Yapılacak Görev =
Montaigne'in erdemli insan anlayışını ele alan aşağıdaki metni kaldığı yerden sürdürün.

Montaigne’in kendinde var olduğunu söylediği “utangaç, küstah, namuslu, hovarda, geveze, sessiz, çalışkan, nazik, becerikli, şaşkın, üzgün, iyi huylu, yalancı, gerçekçi, bilgili, cahil, özgür, cimri, savurgan” gibi sıfatlar, tezatlıklar ve değişkenlikler, kendini iyi inceleyen ve gözlemleyen her insanın kendinde de var olduğunu kolayca kabulleneceği niteliklerdir (Montaigne, T. 2., 1968: 405). Fakat Montaigne’nin aradığı asıl insan tipi bu kadar çok değişken ve tezatlıklar gösteren insan değildir. Elbette farklı olaylar karşısında farklı kararlar alacağız. İnsan olabildiğince az değişiklik ve tezatlıklar sergilemeli, dayanıklı, sabırlı, kararlı ve kararlarını akıl, mantık ve vicdan süzgecinden geçiren erdemli biri olmalıdır. Plutarque kendisinin bilgisinden çok verdiği kararla övülmesini ister (Montaigne, T. 1., 1968:169).

Değişim ileriye, pozitife, çağa yönelik ve aklın kontrolünde gerçekleşmelidir. Erdem sırf erdem olduğu için uyulması gereken bir ilke olmalı, yaranmak, kahraman olmak veya geçmiş hayatındaki utanç verici bir kusuru örtmeyi amaçlamamalıdır. Zaten insan erdeme sırf erdem olduğu için uysa, beklediği pozitif değerlendirmeler kendiliğinden gelecektir. Şu halde insan alçaklıktan uzak, sağlam karakterli ve bugünden yarına değişmeyen biri olmalıdır. Bu bakımdan bir insan hakkında hüküm vermek için uzun süre o insanın eylem ve davranışları izlenmelidir. Çünkü övülecek olan insanın kendisi değil, onun eylem, davranış ve kararlarıdır. “Berberin usturası karşısında yumuşak ve gevşek olan bir adam, düşmanın kılıcı karşısında sert ve katı olabilir” (Montaigne, T. 2., 1968:406). Bu ideal tipte bir insan olmak da bir insan bulmak da kolay değildir. Lâtin filozofu Seneka’nın dediği gibi, “hep aynı insan olmak çok zor ve büyük bir iştir”(Montaigne, T.2., 1968:408)

Sağlanan Satırlar =
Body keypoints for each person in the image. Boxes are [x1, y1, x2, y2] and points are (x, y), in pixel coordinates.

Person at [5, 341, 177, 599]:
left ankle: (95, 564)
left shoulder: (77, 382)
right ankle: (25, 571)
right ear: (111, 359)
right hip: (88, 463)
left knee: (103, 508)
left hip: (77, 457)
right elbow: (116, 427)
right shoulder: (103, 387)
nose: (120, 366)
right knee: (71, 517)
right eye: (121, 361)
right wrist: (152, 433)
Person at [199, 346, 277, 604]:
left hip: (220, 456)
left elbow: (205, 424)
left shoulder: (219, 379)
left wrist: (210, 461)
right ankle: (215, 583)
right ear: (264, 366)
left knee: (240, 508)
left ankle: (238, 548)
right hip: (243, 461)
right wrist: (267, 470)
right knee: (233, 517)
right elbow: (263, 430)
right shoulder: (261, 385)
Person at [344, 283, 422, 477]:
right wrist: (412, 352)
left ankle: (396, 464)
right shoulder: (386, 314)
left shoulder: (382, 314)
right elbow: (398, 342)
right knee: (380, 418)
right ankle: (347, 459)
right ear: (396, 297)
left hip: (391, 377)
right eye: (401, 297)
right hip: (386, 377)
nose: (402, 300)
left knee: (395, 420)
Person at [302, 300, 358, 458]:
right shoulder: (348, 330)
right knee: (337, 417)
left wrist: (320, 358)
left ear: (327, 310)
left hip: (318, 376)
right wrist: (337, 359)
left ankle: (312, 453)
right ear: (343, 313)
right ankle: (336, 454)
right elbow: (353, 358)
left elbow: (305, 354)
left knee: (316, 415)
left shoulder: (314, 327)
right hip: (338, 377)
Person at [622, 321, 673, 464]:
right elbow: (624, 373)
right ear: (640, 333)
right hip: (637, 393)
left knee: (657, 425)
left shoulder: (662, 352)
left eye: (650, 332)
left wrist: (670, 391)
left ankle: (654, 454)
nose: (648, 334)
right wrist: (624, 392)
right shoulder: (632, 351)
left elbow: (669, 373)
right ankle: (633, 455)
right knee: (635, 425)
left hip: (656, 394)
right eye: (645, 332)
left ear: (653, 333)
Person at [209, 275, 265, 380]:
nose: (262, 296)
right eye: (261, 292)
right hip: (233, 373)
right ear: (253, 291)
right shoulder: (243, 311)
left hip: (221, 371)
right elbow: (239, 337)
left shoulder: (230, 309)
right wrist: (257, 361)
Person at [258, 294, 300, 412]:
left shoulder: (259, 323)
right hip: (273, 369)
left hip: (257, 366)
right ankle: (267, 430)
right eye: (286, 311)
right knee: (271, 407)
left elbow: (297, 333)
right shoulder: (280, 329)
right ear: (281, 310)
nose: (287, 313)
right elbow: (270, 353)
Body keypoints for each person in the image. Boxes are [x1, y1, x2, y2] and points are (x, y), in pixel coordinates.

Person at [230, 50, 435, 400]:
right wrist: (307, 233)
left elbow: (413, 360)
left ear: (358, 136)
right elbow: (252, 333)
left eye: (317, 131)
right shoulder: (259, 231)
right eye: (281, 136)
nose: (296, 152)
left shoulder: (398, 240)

Yanıtınız =
Boş gezmeyi ve aylaklığı Montaigne tasvip etmez. Lâtin şairi Lucain’in dediği gibi “boşluk zihni dağıtır” (Montaigne, T.1., 1968:57). İnsan ancak yaşlandığı zaman bir kenara, dinlenmeye çekilebilir. Hayatın geri kalan kısmını yorulmadan geçirmek onun hakkıdır. Yine de Montaigne yaşlı insanın bedensel değilse bile zihinsel çalışmasını sürdürmesini, geri kalan günlerini okuyarak, yazarak, kendini sanata (resim yapmak. vs. gibi) adayarak geçirmesini yeğler.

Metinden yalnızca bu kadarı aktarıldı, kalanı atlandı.